The first thing that struck Virgil at the time was how sad the man seemed. Sadder than anyone he’d ever seen, he thought, even though he didn’t seem to be crying. This perplexed Virgil, because it was his understanding that sad people were supposed to cry. He watched for a moment as the man stared out at the copse of trees among the graves, letting out a sigh so full of despair that Virgil could feel his heart get heavier.
The second thing that he noticed was the man’s appearance. He was young, maybe thirty, with round cheeks and large eyes that drifted over the graveyard, lost in thought. He wore a well-loved gray cable knit sweater, fraying at the edges, and a round pair of wire-rimmed glasses perched on his nose. But what caught his attention was his alarming lack of color. It looked like someone had cut him out of an old photograph and pasted him on the bench. His skin was a worrying shade of grey that matched the clouds in the November sky.
The grey man’s gaze fell on Virgil, and he smiled a bit, if only to himself. Virgil was much bolder as a toddler than he was as a teenager, and he certainly didn’t want the man to be sad, and so he lifted up his small hand and waved.
“H’lo, Mid-ster!” He called over to the grey man, who startled so violently he nearly fell off the bench. He stared at Virgil, open-mouthed, and whipped his head around this way and that, making sure that there was nobody else around.
Perplexed by this reaction, Virgil decided to try a different tactic. He raised the small stuffed cat up high in the air. “D’is my kitty, Mittens!” He said, raising his little voice higher. “My mommy gave her to me.”
The grey man only seemed to grow more shocked. “Are—are you talking to me?” He asked haltingly. His voice was raspy, as though he had an awful cough. Virgil frowned.
“Ya!” He replied. “I’m Vir-gil.” This was how his mother had taught him to politely introduce himself to adults.
“You can—y-you can see me?” He asked, voice hitching up, clearly on the verge of tears. Virgil shifted uncomfortably. He didn’t like it when people cried.
“Ya,” he responded. Then: “Don’ cry. I’m sorry.”
The grey man got up and slowly, almost dreamlike, walked toward Virgil and knelt down to eye level. Up close, Virgil could see that his skin was see-through; the bench was still visible through his torso. His dark eyes were shiny with tears threatening to spill onto his freckled cheeks. “…a medium,” he whispered to himself. Virgil felt confused at the word, but was more concerned about the sad man. “…Virgil, you said your name was?”
“Yuh,” he said, holding Salem tighter. He vaguely remembered that his mother told him not to talk to strangers, but there was something comforting about the man, odd and otherworldly as he was.
“I’m Patton,” the man said, staring at Virgil in amazement. Then, all of a sudden, it was as though a switch had flicked on his head, his melancholic demeanor replaced by a more concrete concern. “How old are you?

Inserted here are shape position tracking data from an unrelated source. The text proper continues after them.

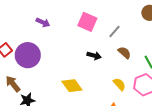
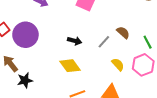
gray line: (114, 31) -> (104, 42), moved
black arrow: (94, 56) -> (75, 41), moved

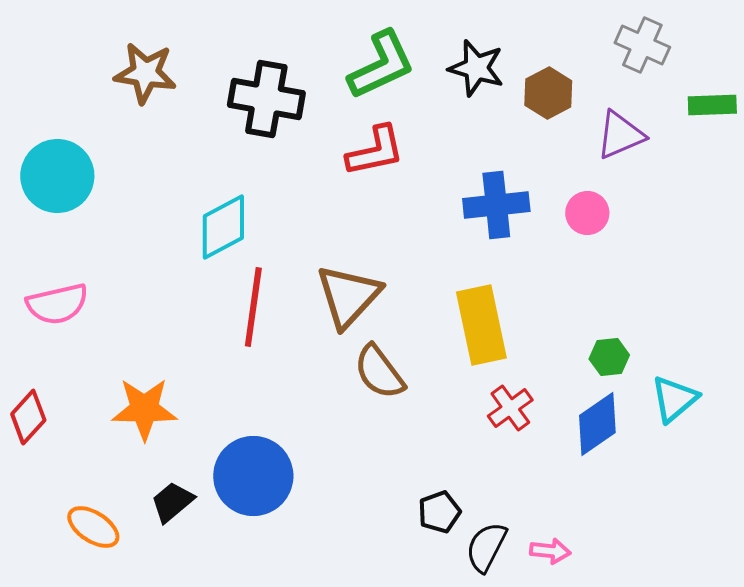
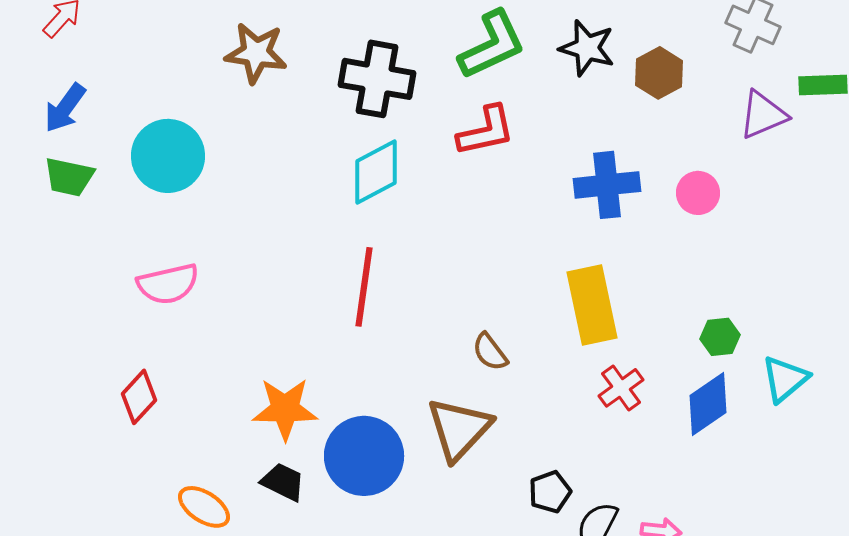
purple triangle: (620, 135) -> (763, 115), moved
cyan diamond: (223, 227) -> (376, 172), moved
brown triangle: (348, 296) -> (459, 429), moved
brown semicircle: (379, 372) -> (490, 352), size x0.7
orange star: (144, 409) -> (285, 409), moved
black trapezoid: (172, 502) -> (283, 482), turned 66

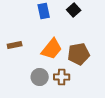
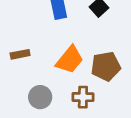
gray circle: (40, 77) -> (40, 97), moved

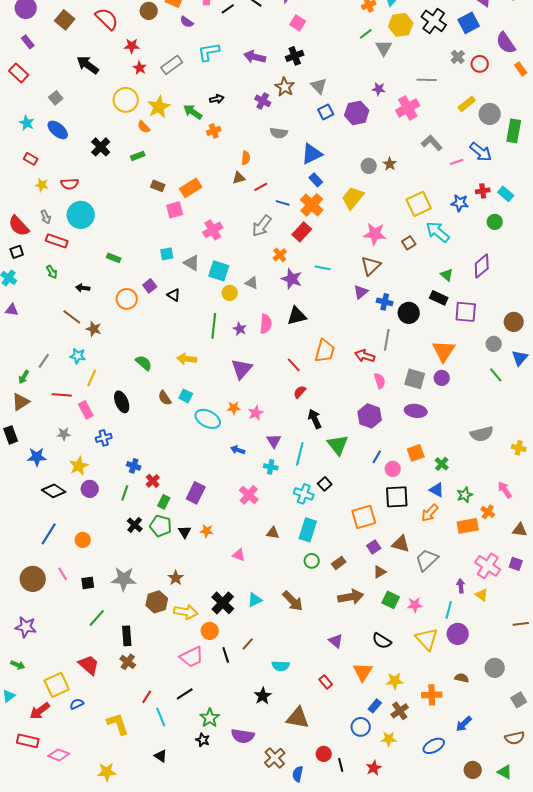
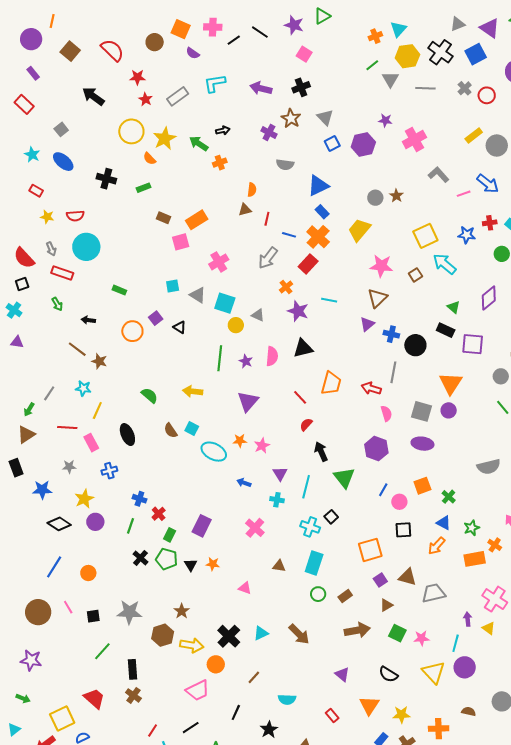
gray line: (427, 80) -> (425, 88), moved
black cross: (101, 147) -> (106, 179), turned -30
red line: (261, 187) -> (267, 219), turned -48
black square: (397, 497) -> (403, 530), size x0.7
gray trapezoid: (427, 560) -> (434, 593), turned 30
black line: (226, 655) -> (236, 712), moved, turned 42

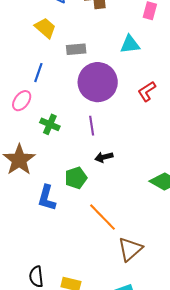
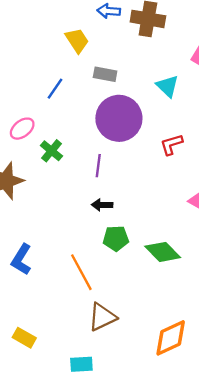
cyan triangle: (130, 44) -> (167, 86), turned 35
pink ellipse: (22, 101) -> (22, 129), moved
green pentagon: (76, 178) -> (116, 238), moved
blue L-shape: (47, 198) -> (21, 259), moved

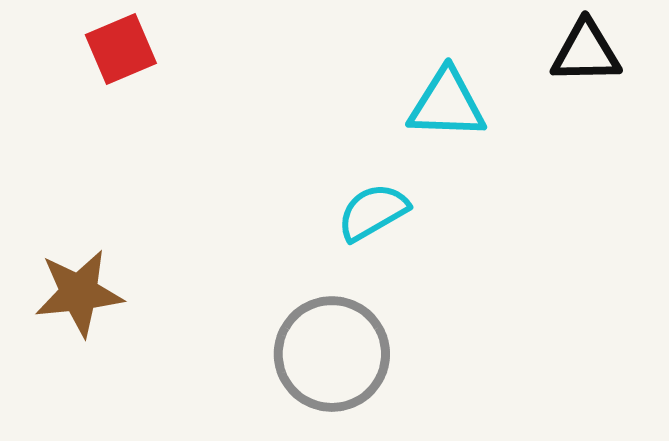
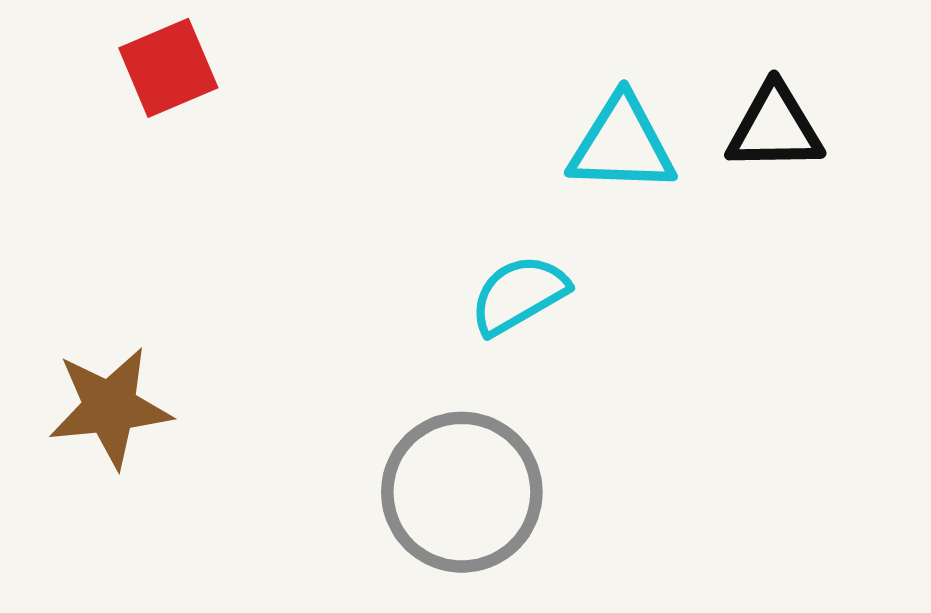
black triangle: (586, 52) -> (775, 128), moved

What are you doing out here alone?”
“T’wee,” Virgil responded with pride. “I live here.”
“Where are your parents?”
“My mommy’s inside makin’ lunch. I don’ have a daddy.”
Even as a toddler, Virgil could sense the shift that took place in Patton at those last words. The depressed glaze over his eyes was gone in a blink, and suddenly the ghost before him—though Virgil didn’t yet know he was one—seemed all the more alive.

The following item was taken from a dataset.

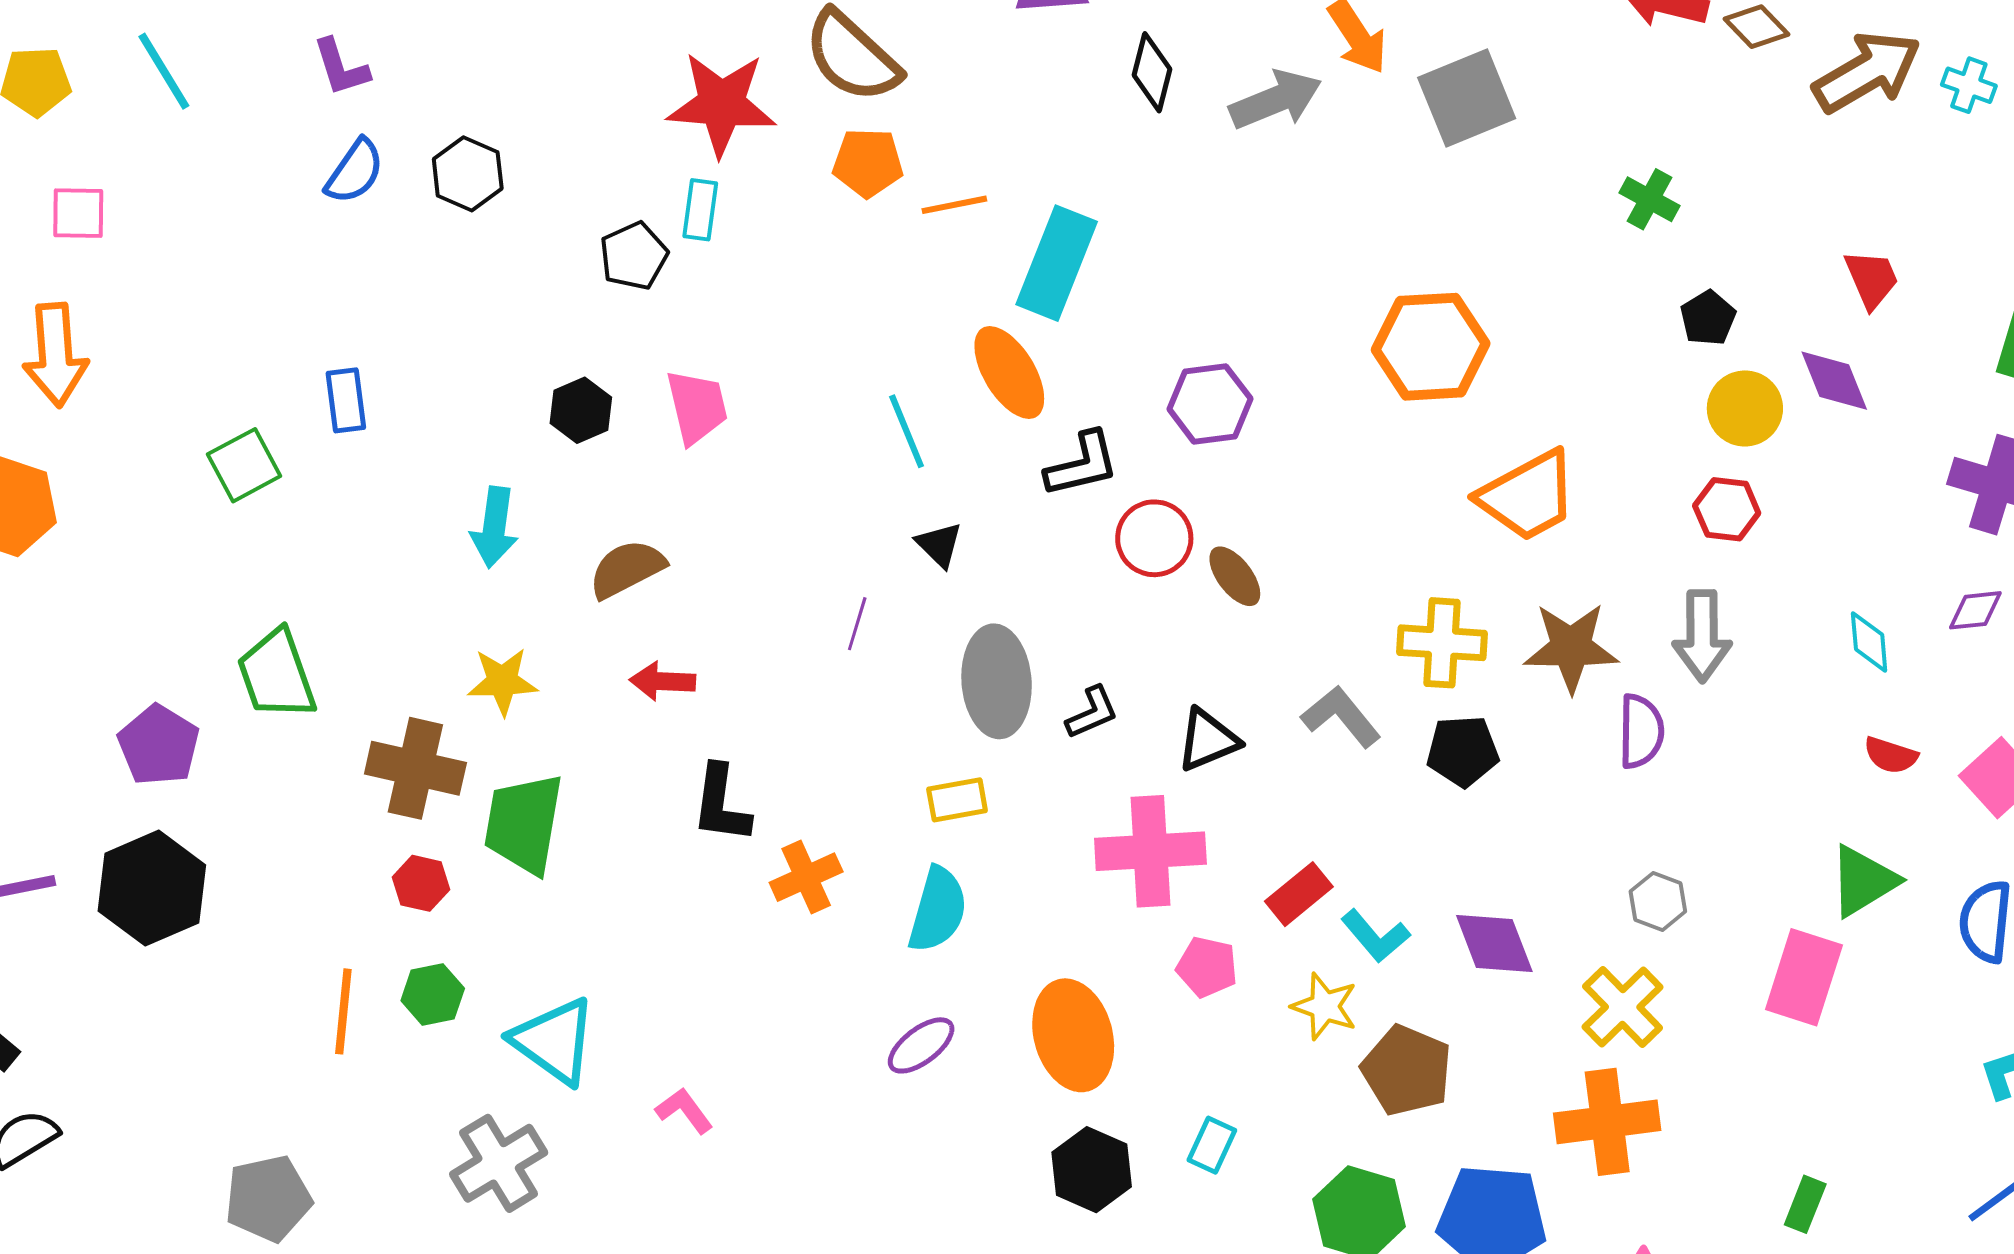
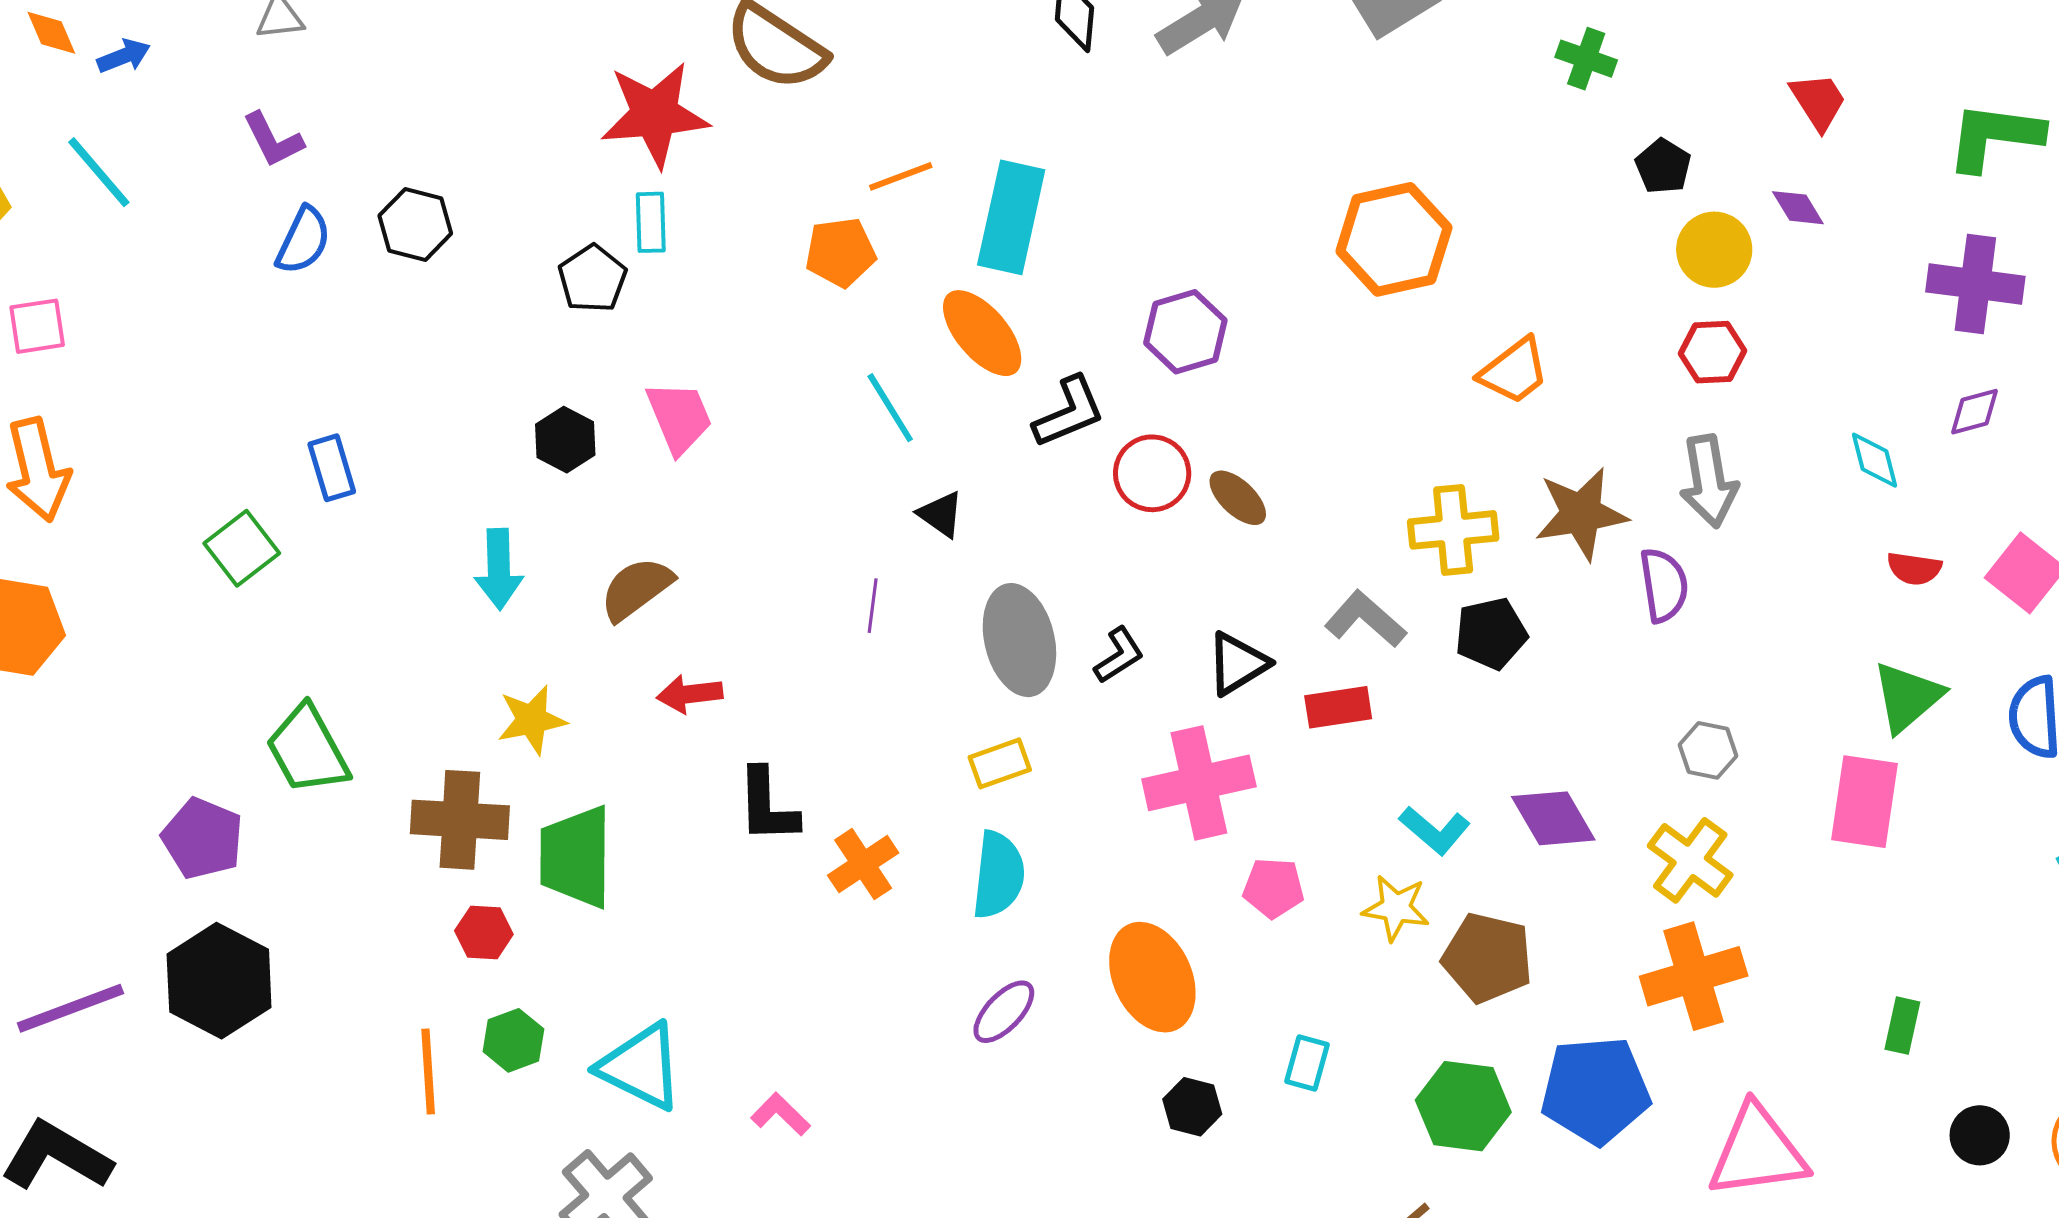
orange pentagon: (868, 163) -> (840, 252), moved
purple diamond: (1834, 381) -> (1798, 208), size x0.7
orange trapezoid: (1528, 496) -> (1514, 371), size x0.7
red rectangle: (1299, 894) -> (1338, 707), moved, turned 40
black hexagon: (1092, 1170) -> (1192, 1107), size x0.7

“Oh,” he breathed, brown eyes suddenly sparkling. Virgil blinked. The man’s colors were still muted, but there were colors, now. His sweater was a faint baby blue, and his cheeks were rosy from the cold. “Okay, sweetheart. Well, you should get back to your mommy. I’ll take you to her, okay?”
“‘Kay,” Virgil responded, going to grab for his hand. His own passed right through it, like water. Virgil looked up, confused. “Are you real? Or ‘maginary?”
“I’m real,” Patton said, and Virgil believed him. “But I think only you can see me.”
“Oh,” Virgil said. And then: “Why?”
Patton paused, contemplating. “Because you’re a very special little boy, I think.”
Beaming with pride, Virgil toddled back to the old house with his stuffed cat and a ghost.